## The problem:
Which lines of the data contain the string "read"? Show each of them.
━━ Data for this task
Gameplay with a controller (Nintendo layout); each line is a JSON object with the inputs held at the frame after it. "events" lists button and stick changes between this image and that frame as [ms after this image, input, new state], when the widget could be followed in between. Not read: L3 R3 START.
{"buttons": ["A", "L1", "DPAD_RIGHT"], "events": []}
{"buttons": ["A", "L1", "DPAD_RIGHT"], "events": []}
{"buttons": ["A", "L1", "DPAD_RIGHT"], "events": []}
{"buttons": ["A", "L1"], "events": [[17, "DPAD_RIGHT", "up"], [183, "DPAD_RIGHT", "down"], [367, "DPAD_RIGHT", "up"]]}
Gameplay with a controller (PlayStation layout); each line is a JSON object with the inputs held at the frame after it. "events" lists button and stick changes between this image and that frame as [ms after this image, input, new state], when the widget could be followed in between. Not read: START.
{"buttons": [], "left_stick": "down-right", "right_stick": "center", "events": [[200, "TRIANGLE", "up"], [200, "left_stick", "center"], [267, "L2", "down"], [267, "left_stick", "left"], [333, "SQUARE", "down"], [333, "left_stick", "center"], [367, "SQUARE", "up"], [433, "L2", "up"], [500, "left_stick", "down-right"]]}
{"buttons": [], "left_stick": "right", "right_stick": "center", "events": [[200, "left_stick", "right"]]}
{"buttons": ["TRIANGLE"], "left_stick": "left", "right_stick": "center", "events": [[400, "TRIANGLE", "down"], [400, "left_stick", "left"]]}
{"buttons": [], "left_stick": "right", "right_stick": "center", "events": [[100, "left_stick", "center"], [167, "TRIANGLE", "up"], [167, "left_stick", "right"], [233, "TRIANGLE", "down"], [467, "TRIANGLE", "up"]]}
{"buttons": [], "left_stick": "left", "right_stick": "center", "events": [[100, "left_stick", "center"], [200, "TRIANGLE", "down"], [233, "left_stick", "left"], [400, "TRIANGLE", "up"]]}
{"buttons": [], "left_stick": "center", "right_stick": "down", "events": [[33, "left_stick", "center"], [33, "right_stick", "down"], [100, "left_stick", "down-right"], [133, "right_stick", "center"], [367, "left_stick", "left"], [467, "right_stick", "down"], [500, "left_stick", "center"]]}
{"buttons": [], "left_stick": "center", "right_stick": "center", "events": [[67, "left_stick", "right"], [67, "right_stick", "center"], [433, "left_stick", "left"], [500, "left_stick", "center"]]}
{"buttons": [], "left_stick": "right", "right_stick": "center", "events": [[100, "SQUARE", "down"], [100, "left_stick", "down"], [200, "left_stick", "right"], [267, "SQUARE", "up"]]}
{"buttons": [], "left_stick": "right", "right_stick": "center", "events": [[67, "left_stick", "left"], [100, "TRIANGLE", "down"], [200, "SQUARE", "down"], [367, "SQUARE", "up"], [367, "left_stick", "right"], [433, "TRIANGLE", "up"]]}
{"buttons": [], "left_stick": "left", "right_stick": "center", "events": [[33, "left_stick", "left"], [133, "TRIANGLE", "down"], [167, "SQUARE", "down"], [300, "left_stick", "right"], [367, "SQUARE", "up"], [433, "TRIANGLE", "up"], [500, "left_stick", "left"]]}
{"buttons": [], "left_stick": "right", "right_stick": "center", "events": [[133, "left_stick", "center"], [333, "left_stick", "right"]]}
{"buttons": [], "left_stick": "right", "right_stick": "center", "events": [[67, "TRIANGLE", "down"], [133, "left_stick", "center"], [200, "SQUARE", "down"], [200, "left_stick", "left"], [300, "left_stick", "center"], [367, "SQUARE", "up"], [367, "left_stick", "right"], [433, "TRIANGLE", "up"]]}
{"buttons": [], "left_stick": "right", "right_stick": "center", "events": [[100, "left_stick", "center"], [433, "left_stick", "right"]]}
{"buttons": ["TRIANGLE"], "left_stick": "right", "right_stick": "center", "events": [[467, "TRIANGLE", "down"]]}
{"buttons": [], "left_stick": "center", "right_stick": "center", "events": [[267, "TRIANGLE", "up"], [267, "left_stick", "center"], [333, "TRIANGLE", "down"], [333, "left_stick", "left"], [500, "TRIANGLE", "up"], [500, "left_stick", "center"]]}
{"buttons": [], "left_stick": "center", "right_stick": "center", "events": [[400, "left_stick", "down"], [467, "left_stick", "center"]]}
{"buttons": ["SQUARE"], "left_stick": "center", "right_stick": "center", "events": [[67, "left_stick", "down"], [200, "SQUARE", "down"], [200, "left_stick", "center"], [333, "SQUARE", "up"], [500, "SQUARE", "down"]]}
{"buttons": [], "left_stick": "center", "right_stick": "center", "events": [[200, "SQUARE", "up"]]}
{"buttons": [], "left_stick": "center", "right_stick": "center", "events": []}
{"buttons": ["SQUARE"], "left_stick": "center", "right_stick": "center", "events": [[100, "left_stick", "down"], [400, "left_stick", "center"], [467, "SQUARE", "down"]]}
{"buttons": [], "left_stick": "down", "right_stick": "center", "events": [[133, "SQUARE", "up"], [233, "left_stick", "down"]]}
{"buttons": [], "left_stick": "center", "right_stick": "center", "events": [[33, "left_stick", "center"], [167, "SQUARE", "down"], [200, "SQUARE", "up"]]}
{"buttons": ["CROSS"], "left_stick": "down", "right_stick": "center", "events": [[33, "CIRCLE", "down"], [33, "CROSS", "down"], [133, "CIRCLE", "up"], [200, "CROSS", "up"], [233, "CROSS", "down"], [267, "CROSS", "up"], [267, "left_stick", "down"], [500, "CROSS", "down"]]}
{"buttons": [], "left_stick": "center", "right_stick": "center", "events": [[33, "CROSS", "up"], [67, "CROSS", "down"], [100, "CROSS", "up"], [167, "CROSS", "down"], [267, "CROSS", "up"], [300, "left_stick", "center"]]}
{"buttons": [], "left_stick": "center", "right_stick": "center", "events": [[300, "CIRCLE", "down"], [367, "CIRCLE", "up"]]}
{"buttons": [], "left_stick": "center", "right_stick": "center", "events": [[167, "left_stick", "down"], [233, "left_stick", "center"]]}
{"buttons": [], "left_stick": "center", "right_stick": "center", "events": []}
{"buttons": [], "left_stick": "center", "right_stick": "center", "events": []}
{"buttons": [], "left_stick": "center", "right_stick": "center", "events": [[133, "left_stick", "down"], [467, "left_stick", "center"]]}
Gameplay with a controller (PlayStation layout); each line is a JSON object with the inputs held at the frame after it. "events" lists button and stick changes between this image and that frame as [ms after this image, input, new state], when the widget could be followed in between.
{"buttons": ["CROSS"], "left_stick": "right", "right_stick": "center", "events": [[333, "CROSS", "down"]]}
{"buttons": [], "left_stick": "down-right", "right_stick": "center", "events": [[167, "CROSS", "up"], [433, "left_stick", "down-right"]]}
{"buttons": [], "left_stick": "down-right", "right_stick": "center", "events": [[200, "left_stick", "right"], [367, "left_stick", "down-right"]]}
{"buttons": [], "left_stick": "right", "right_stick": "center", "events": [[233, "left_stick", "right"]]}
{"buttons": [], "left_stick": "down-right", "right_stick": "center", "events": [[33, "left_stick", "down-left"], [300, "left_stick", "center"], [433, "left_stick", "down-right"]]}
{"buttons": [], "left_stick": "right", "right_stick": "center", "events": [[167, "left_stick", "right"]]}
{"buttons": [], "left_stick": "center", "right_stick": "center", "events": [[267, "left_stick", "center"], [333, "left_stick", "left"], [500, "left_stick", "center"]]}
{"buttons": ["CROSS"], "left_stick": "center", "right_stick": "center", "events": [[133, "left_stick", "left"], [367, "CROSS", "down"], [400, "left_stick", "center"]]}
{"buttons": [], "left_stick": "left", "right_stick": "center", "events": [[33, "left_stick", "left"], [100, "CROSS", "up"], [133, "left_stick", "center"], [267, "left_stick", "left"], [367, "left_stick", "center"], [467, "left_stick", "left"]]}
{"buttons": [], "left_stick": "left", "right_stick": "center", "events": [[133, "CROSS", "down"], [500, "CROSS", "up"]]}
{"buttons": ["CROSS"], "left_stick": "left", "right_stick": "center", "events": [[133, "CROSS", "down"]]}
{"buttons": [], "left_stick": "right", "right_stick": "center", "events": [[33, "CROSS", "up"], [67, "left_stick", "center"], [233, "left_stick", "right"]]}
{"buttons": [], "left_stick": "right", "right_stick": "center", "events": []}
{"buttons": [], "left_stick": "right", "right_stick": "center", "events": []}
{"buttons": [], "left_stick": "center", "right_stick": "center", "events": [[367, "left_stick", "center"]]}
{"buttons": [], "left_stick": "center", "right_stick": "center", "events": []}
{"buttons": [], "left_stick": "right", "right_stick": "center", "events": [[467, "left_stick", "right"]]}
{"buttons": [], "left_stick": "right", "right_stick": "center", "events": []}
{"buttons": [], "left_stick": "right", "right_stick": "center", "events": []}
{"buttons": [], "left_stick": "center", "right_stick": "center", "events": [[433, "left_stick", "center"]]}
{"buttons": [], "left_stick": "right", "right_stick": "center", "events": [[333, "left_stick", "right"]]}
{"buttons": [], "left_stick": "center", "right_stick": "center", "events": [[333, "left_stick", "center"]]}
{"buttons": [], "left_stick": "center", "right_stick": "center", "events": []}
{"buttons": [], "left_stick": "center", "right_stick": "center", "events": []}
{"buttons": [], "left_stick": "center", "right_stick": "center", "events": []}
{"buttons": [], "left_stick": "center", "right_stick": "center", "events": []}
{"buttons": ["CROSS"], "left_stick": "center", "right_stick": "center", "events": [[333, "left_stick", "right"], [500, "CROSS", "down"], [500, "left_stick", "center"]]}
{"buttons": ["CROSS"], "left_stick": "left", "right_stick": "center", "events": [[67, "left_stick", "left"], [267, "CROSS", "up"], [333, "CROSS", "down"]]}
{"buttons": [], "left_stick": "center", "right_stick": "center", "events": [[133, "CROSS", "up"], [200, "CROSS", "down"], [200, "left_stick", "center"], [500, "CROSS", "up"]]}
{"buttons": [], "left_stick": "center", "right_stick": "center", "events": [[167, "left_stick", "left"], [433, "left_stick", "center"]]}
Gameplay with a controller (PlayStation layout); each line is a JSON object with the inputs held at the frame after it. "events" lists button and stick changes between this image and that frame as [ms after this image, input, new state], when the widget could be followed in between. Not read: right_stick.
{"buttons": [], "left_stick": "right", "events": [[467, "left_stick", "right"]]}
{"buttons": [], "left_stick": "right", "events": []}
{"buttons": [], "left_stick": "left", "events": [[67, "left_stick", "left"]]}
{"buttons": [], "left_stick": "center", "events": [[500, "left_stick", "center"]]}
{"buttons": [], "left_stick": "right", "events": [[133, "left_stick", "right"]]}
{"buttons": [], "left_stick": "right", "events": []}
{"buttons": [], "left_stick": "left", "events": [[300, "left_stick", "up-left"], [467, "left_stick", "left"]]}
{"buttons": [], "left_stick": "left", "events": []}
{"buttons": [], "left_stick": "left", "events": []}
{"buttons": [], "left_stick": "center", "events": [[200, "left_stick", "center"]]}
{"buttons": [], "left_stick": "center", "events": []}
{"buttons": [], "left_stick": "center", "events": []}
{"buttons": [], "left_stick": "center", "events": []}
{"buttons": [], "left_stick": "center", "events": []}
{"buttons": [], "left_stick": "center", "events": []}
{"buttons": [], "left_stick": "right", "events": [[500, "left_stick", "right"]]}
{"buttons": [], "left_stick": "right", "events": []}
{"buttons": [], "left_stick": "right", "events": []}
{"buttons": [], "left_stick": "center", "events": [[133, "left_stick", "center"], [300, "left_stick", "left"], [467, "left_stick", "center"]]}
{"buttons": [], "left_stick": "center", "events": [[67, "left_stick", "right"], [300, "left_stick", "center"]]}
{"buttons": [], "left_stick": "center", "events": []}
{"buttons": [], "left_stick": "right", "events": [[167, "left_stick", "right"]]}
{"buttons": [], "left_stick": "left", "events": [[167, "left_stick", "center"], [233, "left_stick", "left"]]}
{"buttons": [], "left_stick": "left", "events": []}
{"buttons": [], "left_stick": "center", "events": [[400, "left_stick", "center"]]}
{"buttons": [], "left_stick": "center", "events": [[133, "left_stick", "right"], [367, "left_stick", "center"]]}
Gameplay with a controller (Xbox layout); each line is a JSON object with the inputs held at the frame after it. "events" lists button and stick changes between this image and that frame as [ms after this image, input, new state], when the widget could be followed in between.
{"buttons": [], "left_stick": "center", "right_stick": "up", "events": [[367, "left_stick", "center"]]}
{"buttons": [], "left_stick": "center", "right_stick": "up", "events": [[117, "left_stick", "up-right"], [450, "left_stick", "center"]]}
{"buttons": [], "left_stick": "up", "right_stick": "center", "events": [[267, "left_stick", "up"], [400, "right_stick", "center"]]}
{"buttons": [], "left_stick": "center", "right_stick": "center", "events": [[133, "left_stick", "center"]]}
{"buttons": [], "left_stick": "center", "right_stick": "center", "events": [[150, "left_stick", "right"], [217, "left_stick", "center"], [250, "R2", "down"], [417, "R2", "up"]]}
━━━━
## Finished exercise:
Gameplay with a controller (Nintendo layout); each line is a JSON object with the inputs held at the frame after it. "events" lists button and stick changes between this image and that frame as [ms after this image, input, new state], when the widget could be followed in between. Not read: L3 R3 START.
Gameplay with a controller (PlayStation layout); each line is a JSON object with the inputs held at the frame after it. "events" lists button and stick changes between this image and that frame as [ms after this image, input, new state], when the widget could be followed in between. Not read: START.
Gameplay with a controller (PlayStation layout); each line is a JSON object with the inputs held at the frame after it. "events" lists button and stick changes between this image and that frame as [ms after this image, input, new state], when the widget could be followed in between. Not read: right_stick.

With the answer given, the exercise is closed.